In my opinion, this clip of Magnus is one of if not the most impressive feats of curling strength ever recorded. Yes, there are examples of people lifting just as heavy, but not with the same quality, bicep-dominant technique.

Example 4: Eric Bugenhagen

Eric Bugenhagen is a wrestler who has performed many impressive feats of strength in his time.

One of these feats of strength is an incredible 300 lb power curl for reps.

Because he’s essentially deadlifting the bar before every curl, Eric is expending much more energy than the other athletes that you saw above.

Of course, resetting the bar after every rep also gives his biceps time to rest. However, this style of curling is clearly way more cardio-intensive than regular standing curls, so it’s probably more challenging overall.

Either way, curling 300 lbs with any kind of technique that actually resembles a bicep curl is something that 99% of lifters can’t do. Plus, his range of motion was pretty good during the first half of his set.

Example 5: Jaisyn Mike

Jaisyn Mike, an accomplished powerlifter, operates the YouTube channel MR.ATHLETIC OVER EVERYTHING, where he posts videos of, among other things, his incredible weight lifting records.

In one of these videos, Jaisyn Mike curls 315 lbs for 5 reps.

Considering that most serious lifters can’t bench press that much weight, it’s clear that this man is one of the strongest curlers out there.

Of course, his form might not be textbook, but he’s curling more weight than 99.9% of people can curl.
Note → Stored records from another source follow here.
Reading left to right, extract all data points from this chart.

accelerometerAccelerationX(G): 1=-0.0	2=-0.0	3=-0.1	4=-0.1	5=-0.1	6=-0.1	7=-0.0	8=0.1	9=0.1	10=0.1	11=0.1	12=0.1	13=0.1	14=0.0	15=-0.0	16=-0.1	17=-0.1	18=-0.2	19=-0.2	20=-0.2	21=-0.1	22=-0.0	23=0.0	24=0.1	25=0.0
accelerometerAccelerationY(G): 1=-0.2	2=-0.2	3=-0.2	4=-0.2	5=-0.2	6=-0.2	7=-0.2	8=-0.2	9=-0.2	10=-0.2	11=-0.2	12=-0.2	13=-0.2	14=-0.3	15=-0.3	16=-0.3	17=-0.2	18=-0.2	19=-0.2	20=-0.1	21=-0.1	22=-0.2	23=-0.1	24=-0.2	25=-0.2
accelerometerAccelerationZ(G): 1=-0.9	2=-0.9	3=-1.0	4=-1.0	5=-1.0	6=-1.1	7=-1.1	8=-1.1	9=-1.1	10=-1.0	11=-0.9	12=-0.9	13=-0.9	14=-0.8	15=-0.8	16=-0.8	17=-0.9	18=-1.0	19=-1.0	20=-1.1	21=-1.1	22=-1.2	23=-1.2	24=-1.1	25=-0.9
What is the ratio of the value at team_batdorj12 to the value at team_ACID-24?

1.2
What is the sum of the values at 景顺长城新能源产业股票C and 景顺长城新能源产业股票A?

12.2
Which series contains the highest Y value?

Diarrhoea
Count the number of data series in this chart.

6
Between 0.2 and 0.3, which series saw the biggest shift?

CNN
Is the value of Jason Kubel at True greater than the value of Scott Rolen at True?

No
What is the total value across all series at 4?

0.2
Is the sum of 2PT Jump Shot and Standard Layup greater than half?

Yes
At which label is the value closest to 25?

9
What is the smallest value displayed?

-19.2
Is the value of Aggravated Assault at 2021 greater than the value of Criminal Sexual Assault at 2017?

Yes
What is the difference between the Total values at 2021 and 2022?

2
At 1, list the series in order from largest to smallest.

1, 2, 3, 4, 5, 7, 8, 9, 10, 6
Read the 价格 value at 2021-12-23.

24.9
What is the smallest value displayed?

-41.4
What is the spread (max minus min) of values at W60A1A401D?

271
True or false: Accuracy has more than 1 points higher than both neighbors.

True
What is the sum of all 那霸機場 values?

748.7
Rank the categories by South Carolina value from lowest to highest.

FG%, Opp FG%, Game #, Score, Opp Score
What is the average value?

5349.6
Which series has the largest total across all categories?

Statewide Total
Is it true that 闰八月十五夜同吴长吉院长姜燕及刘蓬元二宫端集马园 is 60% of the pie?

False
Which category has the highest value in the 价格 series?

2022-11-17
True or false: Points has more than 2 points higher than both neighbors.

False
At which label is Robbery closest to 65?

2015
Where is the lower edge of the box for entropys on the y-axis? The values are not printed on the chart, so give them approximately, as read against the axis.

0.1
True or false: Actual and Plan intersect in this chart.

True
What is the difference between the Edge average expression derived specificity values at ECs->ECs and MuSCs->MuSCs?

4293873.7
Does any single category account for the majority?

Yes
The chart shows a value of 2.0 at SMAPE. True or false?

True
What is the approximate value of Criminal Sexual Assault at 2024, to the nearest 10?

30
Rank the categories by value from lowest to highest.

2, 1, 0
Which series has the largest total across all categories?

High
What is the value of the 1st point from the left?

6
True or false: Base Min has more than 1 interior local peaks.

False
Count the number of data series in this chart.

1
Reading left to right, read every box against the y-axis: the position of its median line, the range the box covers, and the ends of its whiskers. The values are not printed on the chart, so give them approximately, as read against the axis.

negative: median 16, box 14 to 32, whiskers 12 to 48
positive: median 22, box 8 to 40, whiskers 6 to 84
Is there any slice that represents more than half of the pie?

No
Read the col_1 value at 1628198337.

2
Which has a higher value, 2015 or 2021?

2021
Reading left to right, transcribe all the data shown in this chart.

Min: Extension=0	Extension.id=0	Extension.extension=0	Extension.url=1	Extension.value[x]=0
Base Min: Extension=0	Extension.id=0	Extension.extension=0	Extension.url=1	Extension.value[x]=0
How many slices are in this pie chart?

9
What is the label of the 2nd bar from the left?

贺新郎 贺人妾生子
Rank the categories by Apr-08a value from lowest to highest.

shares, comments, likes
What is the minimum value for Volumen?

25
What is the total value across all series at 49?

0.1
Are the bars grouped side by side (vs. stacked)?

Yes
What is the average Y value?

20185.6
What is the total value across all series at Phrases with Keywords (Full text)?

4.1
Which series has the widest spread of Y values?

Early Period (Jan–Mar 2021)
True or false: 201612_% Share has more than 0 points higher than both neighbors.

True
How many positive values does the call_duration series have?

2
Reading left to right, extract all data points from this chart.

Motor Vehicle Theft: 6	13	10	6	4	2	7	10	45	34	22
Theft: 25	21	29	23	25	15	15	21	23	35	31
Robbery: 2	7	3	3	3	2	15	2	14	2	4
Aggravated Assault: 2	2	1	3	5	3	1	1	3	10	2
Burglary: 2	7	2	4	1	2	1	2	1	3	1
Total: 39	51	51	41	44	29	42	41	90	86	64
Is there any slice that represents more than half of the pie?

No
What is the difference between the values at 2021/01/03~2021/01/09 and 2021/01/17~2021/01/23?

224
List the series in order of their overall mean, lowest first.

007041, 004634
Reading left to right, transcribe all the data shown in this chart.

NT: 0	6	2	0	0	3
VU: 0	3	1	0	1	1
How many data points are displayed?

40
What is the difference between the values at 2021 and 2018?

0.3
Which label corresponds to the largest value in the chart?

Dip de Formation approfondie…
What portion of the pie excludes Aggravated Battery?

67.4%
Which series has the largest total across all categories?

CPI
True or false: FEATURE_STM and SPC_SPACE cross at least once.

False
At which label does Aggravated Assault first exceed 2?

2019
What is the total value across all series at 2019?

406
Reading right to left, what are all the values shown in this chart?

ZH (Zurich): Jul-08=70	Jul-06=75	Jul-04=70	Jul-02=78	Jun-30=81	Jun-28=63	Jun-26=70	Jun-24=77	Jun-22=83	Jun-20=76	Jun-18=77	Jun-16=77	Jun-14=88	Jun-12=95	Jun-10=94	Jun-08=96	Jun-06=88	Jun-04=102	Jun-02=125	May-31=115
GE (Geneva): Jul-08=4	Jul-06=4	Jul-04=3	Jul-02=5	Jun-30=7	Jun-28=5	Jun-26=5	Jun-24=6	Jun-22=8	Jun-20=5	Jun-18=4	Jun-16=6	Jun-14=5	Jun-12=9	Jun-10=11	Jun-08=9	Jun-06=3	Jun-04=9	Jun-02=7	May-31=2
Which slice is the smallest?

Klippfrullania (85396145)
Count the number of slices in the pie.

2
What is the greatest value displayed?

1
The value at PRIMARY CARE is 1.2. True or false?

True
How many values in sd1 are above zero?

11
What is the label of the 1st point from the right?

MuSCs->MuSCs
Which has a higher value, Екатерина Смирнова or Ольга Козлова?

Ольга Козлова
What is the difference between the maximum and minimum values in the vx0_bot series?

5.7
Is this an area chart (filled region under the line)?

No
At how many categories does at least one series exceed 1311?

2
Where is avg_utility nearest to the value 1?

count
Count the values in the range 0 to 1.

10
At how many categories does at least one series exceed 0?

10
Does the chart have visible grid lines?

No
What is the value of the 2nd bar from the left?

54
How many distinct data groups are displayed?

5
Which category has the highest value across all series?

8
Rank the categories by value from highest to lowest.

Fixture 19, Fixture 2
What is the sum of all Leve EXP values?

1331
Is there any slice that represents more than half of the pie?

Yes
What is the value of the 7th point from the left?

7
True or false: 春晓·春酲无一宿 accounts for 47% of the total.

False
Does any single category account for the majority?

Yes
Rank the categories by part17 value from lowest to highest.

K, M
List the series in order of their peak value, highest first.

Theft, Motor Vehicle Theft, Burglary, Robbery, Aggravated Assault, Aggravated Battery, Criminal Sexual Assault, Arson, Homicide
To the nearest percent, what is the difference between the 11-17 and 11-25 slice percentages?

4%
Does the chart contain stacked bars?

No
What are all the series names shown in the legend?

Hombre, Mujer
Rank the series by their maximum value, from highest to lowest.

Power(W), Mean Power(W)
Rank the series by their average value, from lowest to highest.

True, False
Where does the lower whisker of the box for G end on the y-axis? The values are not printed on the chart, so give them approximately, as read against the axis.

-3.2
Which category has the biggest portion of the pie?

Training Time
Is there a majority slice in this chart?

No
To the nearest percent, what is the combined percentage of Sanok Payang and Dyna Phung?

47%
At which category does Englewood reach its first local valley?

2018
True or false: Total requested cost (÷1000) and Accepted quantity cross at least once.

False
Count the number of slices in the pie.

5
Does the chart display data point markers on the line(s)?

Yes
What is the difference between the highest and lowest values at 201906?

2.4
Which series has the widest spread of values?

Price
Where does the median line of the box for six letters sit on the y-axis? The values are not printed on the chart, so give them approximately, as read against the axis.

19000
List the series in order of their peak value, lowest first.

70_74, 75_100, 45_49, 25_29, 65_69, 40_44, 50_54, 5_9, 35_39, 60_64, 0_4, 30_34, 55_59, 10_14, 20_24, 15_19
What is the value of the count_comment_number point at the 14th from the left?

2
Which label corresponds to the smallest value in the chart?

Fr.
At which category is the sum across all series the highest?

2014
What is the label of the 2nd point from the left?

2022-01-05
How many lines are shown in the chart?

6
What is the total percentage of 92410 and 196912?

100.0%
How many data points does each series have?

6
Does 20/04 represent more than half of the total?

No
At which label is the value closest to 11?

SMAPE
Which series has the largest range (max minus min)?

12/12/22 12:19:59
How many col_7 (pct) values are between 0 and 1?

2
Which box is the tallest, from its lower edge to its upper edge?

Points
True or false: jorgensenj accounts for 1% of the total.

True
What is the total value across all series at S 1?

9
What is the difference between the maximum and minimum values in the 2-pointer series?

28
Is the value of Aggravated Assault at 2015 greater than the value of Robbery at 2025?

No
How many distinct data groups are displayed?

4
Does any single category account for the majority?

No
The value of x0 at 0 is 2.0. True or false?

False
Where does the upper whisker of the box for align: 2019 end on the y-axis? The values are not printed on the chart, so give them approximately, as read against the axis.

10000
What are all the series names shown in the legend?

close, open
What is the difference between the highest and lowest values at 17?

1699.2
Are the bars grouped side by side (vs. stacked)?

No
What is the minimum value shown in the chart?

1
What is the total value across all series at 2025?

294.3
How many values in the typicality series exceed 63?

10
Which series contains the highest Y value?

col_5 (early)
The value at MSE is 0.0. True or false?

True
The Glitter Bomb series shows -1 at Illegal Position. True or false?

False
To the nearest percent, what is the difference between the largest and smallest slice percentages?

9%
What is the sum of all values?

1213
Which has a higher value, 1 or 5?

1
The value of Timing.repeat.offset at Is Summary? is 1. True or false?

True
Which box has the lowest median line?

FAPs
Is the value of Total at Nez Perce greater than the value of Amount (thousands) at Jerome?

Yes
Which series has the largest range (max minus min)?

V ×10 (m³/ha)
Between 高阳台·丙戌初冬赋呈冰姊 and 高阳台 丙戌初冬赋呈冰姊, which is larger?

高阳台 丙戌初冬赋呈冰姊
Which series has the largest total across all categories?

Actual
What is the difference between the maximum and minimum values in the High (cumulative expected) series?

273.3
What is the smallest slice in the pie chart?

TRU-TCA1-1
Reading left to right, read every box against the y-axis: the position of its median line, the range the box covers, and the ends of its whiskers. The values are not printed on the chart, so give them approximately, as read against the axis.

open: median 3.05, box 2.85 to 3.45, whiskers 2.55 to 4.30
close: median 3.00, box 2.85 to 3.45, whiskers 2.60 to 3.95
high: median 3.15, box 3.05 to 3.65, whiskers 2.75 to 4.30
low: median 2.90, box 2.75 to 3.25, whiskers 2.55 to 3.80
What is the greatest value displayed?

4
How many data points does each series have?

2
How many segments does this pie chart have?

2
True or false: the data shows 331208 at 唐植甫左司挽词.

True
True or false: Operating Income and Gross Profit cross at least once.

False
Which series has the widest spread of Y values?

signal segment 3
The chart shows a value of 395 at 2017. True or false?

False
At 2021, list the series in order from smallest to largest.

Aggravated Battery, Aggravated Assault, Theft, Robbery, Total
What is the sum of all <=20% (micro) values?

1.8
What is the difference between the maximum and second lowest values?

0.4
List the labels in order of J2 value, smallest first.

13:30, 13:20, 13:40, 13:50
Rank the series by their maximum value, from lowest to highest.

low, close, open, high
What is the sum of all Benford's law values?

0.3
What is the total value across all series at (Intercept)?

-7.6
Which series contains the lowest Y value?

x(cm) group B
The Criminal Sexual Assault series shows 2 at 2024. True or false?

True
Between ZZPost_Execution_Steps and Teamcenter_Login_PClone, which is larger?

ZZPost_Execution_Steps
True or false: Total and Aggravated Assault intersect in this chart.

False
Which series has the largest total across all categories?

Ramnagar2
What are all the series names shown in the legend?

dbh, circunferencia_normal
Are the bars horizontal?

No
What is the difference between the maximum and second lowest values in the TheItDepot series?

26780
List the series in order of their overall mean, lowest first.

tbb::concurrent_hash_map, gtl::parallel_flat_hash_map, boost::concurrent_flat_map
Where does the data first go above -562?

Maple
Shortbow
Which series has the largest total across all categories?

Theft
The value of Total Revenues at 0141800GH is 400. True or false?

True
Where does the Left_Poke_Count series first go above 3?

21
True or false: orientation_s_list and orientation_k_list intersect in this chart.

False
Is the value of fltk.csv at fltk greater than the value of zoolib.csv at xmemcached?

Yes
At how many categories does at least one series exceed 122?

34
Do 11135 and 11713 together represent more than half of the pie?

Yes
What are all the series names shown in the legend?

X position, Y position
And anyway, his biceps were still doing a lot of work despite him using some momentum to lift the barbell.


Curling 300 pounds is one of the toughest things that you can attempt in the gym.

It’s virtually impossible to curl 300 lbs or 315 lbs without using some momentum.

Magnus Samuelsson’s technique was the strictest, and even he used some slight momentum during the concentric phase of his reps.

These examples just go to show that the strength of the biceps is far greater than most people imagine.

While novice lifters should avoid using body English so that they can learn the correct technique, there’s nothing wrong with veteran strongmen and bodybuilders using some momentum when they test their strength.


  1. Macjob, B. G. P. (2018, February 1). Iron Biby: From fat-shamed boy to World’s Strongest Man contender. BBC News.
  2. Hall, D. (2021, November 12). Kali Muscle Gives Heart Attack Update, Sends Warning To Bodybuilders. Fitness Volt.